Dr Smith spoke about courage and the need for discipline and knowledge of your own power. Dr Smith has been immortalized on murals and statues standing with head bowed, black-gloved fist aloft, with the other 2 Olympians he ran against who came second and third.
Soprano Shelby Banks sang the Negro National Anthem and the South African anthem, and in the afternoon, gave us a concert of Negro Spirituals in the rotunda, right picture.
Picture below, Dr
Deloris Blakely, a former Roman Catholic nun and Fulbright scholar, gives African names to Tommie Smith and his wife; and also to United Nations diplomat who is responsible for a statue at the UN memorializing the 400 years of struggle since the arrival on American shores of the sons and daughters of Africa who survived kidnapping and the Atlantic boat ride. Dr
Blakely is a human rights activist who works closely with the United
Nations.
Bottom picture, Mayor Dinkins shows a picture of Dr Blakely taken with Nelson Mandela.

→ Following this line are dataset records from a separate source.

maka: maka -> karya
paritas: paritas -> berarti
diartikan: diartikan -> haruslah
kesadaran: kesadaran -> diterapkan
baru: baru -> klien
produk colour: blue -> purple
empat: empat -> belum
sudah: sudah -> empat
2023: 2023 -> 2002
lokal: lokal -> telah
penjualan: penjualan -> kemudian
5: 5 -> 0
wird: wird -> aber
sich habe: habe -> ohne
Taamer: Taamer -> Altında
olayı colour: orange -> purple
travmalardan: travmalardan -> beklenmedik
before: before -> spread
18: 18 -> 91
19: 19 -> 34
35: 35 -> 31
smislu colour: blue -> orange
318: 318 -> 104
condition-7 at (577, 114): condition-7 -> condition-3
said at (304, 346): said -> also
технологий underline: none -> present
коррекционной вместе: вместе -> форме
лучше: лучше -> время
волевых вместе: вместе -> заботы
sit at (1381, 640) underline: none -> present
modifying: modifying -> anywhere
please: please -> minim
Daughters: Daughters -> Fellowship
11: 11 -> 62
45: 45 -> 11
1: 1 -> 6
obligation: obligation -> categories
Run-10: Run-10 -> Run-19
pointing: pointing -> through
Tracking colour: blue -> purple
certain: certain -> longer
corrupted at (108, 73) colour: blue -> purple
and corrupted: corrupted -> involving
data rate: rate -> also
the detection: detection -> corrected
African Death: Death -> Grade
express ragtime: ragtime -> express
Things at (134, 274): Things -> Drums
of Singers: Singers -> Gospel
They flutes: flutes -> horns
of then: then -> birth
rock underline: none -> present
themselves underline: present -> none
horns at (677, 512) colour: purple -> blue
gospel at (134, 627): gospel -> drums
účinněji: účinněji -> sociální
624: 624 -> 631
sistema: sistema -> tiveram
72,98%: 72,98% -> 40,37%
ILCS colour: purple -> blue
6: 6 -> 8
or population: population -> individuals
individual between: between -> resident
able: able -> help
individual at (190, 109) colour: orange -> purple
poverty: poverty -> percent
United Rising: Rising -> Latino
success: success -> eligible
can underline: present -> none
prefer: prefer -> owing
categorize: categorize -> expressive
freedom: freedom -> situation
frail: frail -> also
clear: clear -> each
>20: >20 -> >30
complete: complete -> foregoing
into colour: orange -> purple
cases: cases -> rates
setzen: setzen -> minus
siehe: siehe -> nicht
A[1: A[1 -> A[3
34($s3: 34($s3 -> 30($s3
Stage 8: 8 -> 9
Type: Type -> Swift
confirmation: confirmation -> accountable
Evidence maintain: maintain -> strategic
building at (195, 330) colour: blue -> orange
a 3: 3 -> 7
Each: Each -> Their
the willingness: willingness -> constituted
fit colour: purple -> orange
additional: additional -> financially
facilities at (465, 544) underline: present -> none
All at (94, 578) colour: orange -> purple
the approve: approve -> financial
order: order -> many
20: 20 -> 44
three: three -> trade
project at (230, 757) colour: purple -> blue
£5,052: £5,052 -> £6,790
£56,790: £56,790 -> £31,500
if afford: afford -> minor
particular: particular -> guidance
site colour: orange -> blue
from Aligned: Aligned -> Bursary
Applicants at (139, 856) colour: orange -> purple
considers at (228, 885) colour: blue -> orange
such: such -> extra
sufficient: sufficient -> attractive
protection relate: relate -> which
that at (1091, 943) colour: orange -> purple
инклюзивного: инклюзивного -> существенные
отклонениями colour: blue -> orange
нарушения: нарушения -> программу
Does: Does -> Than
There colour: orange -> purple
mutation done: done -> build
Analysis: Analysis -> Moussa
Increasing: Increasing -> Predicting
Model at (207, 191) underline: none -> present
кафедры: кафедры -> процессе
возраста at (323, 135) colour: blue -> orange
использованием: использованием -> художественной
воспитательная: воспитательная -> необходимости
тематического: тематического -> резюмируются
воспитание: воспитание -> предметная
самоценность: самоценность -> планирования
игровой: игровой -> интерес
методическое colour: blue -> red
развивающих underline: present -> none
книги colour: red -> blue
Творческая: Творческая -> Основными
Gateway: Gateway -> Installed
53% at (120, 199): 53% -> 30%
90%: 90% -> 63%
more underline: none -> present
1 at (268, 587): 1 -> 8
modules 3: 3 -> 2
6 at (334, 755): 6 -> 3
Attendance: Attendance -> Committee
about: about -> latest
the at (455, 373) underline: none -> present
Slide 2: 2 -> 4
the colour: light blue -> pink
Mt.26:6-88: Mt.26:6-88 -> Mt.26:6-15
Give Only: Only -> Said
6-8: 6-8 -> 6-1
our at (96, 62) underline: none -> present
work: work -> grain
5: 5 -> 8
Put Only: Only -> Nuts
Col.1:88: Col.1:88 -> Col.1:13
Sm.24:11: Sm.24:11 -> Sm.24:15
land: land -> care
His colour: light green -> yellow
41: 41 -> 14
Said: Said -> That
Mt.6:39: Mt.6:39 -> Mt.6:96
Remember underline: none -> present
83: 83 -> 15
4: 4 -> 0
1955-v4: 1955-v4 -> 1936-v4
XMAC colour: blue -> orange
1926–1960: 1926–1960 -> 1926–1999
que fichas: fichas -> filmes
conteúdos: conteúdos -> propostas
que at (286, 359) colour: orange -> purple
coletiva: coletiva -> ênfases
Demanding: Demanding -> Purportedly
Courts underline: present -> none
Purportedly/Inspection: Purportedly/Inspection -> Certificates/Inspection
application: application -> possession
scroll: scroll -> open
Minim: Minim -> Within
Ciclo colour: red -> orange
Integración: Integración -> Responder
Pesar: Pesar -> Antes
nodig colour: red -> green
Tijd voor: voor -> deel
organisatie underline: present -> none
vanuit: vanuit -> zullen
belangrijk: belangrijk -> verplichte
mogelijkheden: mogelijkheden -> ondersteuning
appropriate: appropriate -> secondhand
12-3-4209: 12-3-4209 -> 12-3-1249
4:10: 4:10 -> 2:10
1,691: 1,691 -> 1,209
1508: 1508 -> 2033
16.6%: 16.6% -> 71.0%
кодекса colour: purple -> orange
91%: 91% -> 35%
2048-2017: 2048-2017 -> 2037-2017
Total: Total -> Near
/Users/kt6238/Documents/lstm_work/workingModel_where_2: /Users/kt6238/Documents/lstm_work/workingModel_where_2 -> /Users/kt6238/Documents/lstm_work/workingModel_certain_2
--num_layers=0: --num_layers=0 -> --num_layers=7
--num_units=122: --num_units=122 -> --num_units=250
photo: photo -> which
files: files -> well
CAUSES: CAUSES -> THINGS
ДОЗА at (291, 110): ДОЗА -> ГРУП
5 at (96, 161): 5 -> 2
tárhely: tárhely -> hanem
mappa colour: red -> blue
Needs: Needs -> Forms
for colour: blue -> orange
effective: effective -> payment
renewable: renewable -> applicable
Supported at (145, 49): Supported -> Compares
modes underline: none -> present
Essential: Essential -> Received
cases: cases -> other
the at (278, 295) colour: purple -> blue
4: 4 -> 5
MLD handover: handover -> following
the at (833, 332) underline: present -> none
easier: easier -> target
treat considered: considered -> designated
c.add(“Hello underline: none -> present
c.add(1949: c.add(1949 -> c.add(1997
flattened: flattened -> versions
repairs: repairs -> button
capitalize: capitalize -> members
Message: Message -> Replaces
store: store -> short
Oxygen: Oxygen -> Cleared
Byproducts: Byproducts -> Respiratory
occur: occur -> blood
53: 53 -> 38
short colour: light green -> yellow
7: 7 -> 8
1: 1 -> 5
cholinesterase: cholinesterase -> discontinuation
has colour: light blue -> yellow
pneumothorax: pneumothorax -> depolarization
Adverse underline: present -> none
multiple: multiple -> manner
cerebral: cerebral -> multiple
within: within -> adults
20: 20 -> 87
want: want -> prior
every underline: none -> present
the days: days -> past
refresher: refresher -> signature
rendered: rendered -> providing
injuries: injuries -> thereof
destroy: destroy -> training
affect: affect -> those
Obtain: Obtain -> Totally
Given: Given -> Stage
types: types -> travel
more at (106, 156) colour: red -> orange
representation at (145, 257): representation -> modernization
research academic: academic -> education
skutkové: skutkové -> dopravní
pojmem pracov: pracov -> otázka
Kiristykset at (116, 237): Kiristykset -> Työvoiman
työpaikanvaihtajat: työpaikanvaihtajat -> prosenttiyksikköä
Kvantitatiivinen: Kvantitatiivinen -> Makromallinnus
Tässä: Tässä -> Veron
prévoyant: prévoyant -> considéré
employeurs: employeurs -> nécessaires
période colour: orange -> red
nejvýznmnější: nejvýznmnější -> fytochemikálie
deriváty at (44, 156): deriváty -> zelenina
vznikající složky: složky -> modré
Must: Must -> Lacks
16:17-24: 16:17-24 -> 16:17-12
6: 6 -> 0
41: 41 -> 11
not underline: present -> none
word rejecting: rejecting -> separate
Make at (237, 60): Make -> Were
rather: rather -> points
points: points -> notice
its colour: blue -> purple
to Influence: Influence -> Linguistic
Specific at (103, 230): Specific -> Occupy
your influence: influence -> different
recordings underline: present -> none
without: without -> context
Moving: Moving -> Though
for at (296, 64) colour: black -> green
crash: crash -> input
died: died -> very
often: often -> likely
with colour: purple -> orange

He spoke about his journey from being in the segregated armed forces at the end of the second world war, when prisoners of war were treated better by US officials and laws than were Black soldiers.
He told us he called Madiba every year to wish him happy birthday on July 18, and always told him that when he is 100, Madiba would be 109. Alas, that was not to be.